Avant tout, dans le rite d’accueil, on demande le nom du candidat, parce que le nom indique l’identité d’une personne. Quand nous nous présentons, nous disons tout de suite notre nom : « Je m’appelle ainsi », pour sortir de l’anonymat, l’anonyme est celui qui n’a pas de nom. Pour sortir de l’anonymat, tout de suite nous disons notre nom. Sans nom, on reste des inconnus, sans droits ni devoirs. Dieu appelle chacun par son nom, en nous aimant personnellement, dans le concret de notre histoire. Le baptême constitue la vocation personnelle à vivre en chrétiens, qui se développera pendant toute la vie.

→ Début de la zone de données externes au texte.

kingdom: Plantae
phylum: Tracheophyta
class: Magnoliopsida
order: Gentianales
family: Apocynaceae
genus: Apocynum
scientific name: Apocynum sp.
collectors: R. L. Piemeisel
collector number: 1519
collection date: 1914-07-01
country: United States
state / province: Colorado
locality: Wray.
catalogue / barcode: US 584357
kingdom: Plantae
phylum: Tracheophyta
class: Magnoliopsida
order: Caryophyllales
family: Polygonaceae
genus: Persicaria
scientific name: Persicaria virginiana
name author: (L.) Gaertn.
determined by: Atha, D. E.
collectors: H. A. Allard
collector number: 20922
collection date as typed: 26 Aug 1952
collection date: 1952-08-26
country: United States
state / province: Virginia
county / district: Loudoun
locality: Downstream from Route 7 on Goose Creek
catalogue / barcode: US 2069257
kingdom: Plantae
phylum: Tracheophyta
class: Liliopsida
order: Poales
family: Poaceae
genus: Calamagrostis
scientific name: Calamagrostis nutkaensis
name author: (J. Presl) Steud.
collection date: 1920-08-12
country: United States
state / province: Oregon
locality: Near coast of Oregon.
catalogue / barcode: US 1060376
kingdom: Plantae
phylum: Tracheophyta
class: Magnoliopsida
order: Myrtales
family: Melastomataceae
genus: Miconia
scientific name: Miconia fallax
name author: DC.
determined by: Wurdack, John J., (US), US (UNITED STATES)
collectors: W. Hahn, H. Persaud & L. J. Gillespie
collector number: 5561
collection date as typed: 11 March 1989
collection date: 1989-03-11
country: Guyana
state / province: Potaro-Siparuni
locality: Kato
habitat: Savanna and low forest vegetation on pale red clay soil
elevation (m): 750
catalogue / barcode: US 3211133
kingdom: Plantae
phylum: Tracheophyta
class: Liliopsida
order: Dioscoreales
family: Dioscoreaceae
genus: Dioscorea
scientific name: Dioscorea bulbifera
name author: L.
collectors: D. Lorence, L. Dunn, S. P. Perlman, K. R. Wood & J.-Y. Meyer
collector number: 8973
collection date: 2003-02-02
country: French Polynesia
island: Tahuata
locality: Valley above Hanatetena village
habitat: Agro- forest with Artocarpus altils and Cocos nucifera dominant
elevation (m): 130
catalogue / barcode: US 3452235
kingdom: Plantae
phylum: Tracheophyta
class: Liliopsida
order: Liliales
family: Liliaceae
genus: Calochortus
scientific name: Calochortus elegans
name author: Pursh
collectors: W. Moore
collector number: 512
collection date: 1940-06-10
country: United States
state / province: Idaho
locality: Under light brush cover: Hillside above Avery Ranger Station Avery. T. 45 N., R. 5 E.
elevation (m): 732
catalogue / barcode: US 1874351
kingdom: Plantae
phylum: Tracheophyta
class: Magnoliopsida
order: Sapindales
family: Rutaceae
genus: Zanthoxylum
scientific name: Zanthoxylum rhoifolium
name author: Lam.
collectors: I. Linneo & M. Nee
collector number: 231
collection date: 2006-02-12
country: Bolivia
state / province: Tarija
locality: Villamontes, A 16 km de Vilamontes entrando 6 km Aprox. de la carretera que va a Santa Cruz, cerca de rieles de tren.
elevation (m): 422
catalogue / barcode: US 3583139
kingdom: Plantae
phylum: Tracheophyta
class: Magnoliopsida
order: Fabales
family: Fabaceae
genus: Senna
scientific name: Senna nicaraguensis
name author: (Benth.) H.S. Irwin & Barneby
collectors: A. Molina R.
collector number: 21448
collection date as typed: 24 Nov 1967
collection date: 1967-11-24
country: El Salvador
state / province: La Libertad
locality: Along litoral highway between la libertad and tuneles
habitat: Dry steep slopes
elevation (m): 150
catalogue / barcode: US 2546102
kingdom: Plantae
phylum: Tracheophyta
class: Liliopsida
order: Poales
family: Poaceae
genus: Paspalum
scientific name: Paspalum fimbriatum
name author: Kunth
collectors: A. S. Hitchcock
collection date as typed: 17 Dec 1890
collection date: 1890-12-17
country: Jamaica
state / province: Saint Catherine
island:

Et il implique une réponse personnelle et non empruntée, avec un « copier-coller ». La vie chrétienne, en effet, est tissée d’une série d’appels et de réponses : Dieu continue de prononcer notre nom au cours des années, en faisant résonner de mille manières son appel à devenir conformes à son Fils Jésus. Le nom est donc important ! C’est très important ! Les parents pensent au nom à donner à leur enfant dès avant sa naissance : cela fait aussi partie de l’attente de l’enfant qui, en son nom propre, aura son identité originale, y compris pour la vie chrétienne liée à Dieu.

Au cours de la cérémonie, nous faisons sur les enfants le signe de croix. Mais je voudrais revenir sur une question dont je vous ai parlé. Nos enfants savent-ils bien faire le signe de croix .

La croix est le signe distinctif qui manifeste qui nous sommes: ce que nous disons, ce que nous pensons, regardons, faisons, est sous le signe de la croix, à savoir sous le signe de l’amour de Jésus jusqu’au bout. Les enfants sont marqués sur le front. Faire le signe de croix quand nous nous réveillons, avant les repas, devant un danger, pour se défendre contre le mal, le soir avant de dormir, signifie se dire à soi-même et dire aux autres à qui nous appartenons, qui nous voulons être. C’est pourquoi il est si important d’enseigner aux enfants à bien faire le signe de la croix.